Wednesday, January 26, 2005

 

Whither Deliberation?

Imagine if I stood up at this professional meeting and said:

“If only Information Technology had been used to facilitate online dialogue and deliberation with the ENEMY, Al Queda, prior to 9.11, we might have resolved our differences. We might all have come to better understand the other sides’ point of view. We might have collaborated to find a better solution than mass murder.”

If I said such a thing, aside from thinking I was insane you probably would howl and hiss in a manner not often seen at such meetings. But, if instead I said:

“If only Information Technology could be better used to facilitate online dialogue and deliberation with the ENEMY, (say, Industry, Government, the environmentalists, Ralph Nader, or whomever), we might have resolved our differences. We might all have come to better understand the other sides’ point of view. We might have collaborated to find a better solution than, say, allowing a suboptimal dose of mercury pollution into our nation’s air that may ultimately harm or kill more people than died on September 11th, 2001.”
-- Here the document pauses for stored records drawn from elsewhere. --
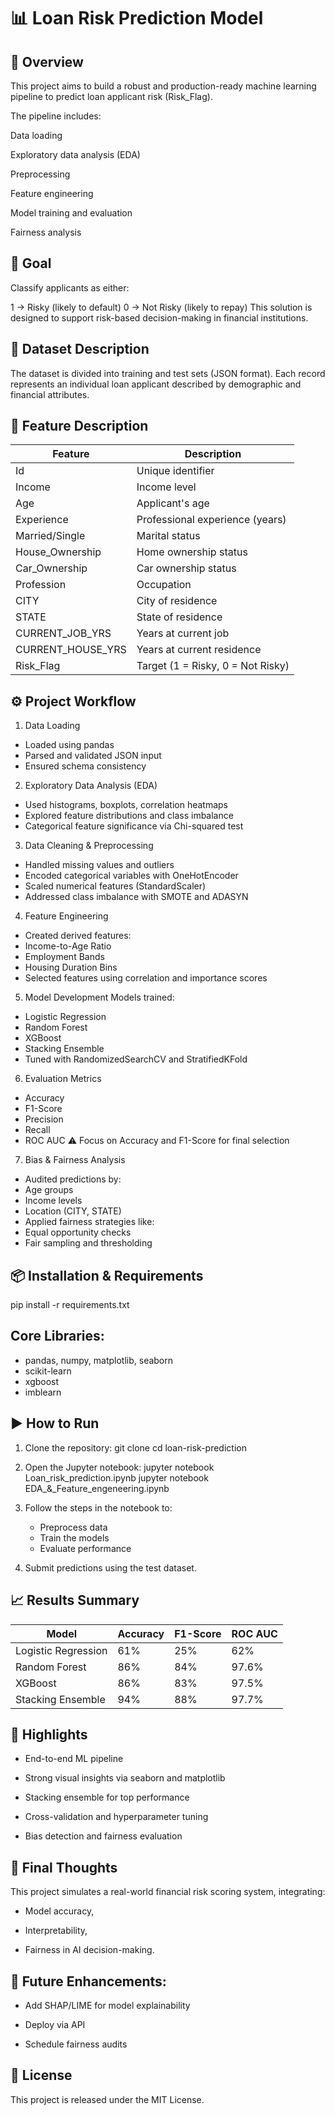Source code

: # 📊 Loan Risk Prediction Model
## 🧾 Overview
This project aims to build a robust and production-ready machine learning pipeline to predict loan applicant risk (Risk_Flag).

The pipeline includes:

Data loading

Exploratory data analysis (EDA)

Preprocessing

Feature engineering

Model training and evaluation

Fairness analysis

## 🎯 Goal

Classify applicants as either:

1 → Risky (likely to default)
0 → Not Risky (likely to repay)
This solution is designed to support risk-based decision-making in financial institutions.

## 📁 Dataset Description
The dataset is divided into training and test sets (JSON format). Each record represents an individual loan applicant described by demographic and financial attributes.

## 🧾 Feature Description


| Feature             | Description                          |
|---------------------|--------------------------------------|
| Id                  | Unique identifier                    |
| Income              | Income level                         |
| Age                 | Applicant's age                      |
| Experience          | Professional experience (years)      |
| Married/Single      | Marital status                       |
| House_Ownership     | Home ownership status                |
| Car_Ownership       | Car ownership status                 |
| Profession          | Occupation                           |
| CITY                | City of residence                    |
| STATE               | State of residence                   |
| CURRENT_JOB_YRS     | Years at current job                 |
| CURRENT_HOUSE_YRS   | Years at current residence           |
| Risk_Flag           | Target (1 = Risky, 0 = Not Risky)    |


## ⚙️ Project Workflow

1. Data Loading
- Loaded using pandas
- Parsed and validated JSON input
- Ensured schema consistency
  
2. Exploratory Data Analysis (EDA)
- Used histograms, boxplots, correlation heatmaps
- Explored feature distributions and class imbalance
- Categorical feature significance via Chi-squared test
  
3. Data Cleaning & Preprocessing
- Handled missing values and outliers
- Encoded categorical variables with OneHotEncoder
- Scaled numerical features (StandardScaler)
- Addressed class imbalance with SMOTE and ADASYN
  
4. Feature Engineering
- Created derived features:
- Income-to-Age Ratio
- Employment Bands
- Housing Duration Bins
- Selected features using correlation and importance scores
  
5. Model Development
Models trained:

- Logistic Regression
- Random Forest
- XGBoost
- Stacking Ensemble
- Tuned with RandomizedSearchCV and StratifiedKFold

6. Evaluation Metrics
- Accuracy
- F1-Score
- Precision
- Recall
- ROC AUC
⚠️ Focus on Accuracy and F1-Score for final selection

7. Bias & Fairness Analysis
- Audited predictions by:
- Age groups
- Income levels
- Location (CITY, STATE)
- Applied fairness strategies like:
- Equal opportunity checks
- Fair sampling and thresholding
  
## 📦 Installation & Requirements
pip install -r requirements.txt

## Core Libraries:
- pandas, numpy, matplotlib, seaborn
- scikit-learn
- xgboost
- imblearn
  
## ▶️ How to Run
1. Clone the repository:
   git clone <your-repo-url>
   cd loan-risk-prediction

2. Open the Jupyter notebook:
   jupyter notebook Loan_risk_prediction.ipynb
   jupyter notebook EDA_&_Feature_engeneering.ipynb

3. Follow the steps in the notebook to:
   - Preprocess data
   - Train the models
   - Evaluate performance

4. Submit predictions using the test dataset.
   
## 📈 Results Summary


| Model               | Accuracy | F1-Score | ROC AUC |
|---------------------|----------|----------|---------|
| Logistic Regression | 61%      | 25%      | 62%     |
| Random Forest       | 86%      | 84%      | 97.6%   |
| XGBoost             | 86%      | 83%      | 97.5%   |
| Stacking Ensemble   | 94%      | 88%      | 97.7%   |



## 🌟 Highlights
- End-to-end ML pipeline

- Strong visual insights via seaborn and matplotlib

- Stacking ensemble for top performance

- Cross-validation and hyperparameter tuning

- Bias detection and fairness evaluation

## 🧠 Final Thoughts
This project simulates a real-world financial risk scoring system, integrating:

- Model accuracy,

- Interpretability,

- Fairness in AI decision-making.

## 🚀 Future Enhancements:

- Add SHAP/LIME for model explainability

- Deploy via API

- Schedule fairness audits 

## 📜 License
This project is released under the MIT License.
A few observers might endorse the second argument. Some would call it democracy’s technological cutting edge. That is, the potential in the United States for information technology and Internet-enhanced participation in the notice and comment process to become widely distributed, reflexive, transparent, information rich, asynchronous, low-cost, and meaningful. Others openly hope for a regulatory rulemaking system free of the exercise of power, intimidation, deception, single-mindedness, and other forms of even more commonplace treachery. In a word, the second argument is about transformation.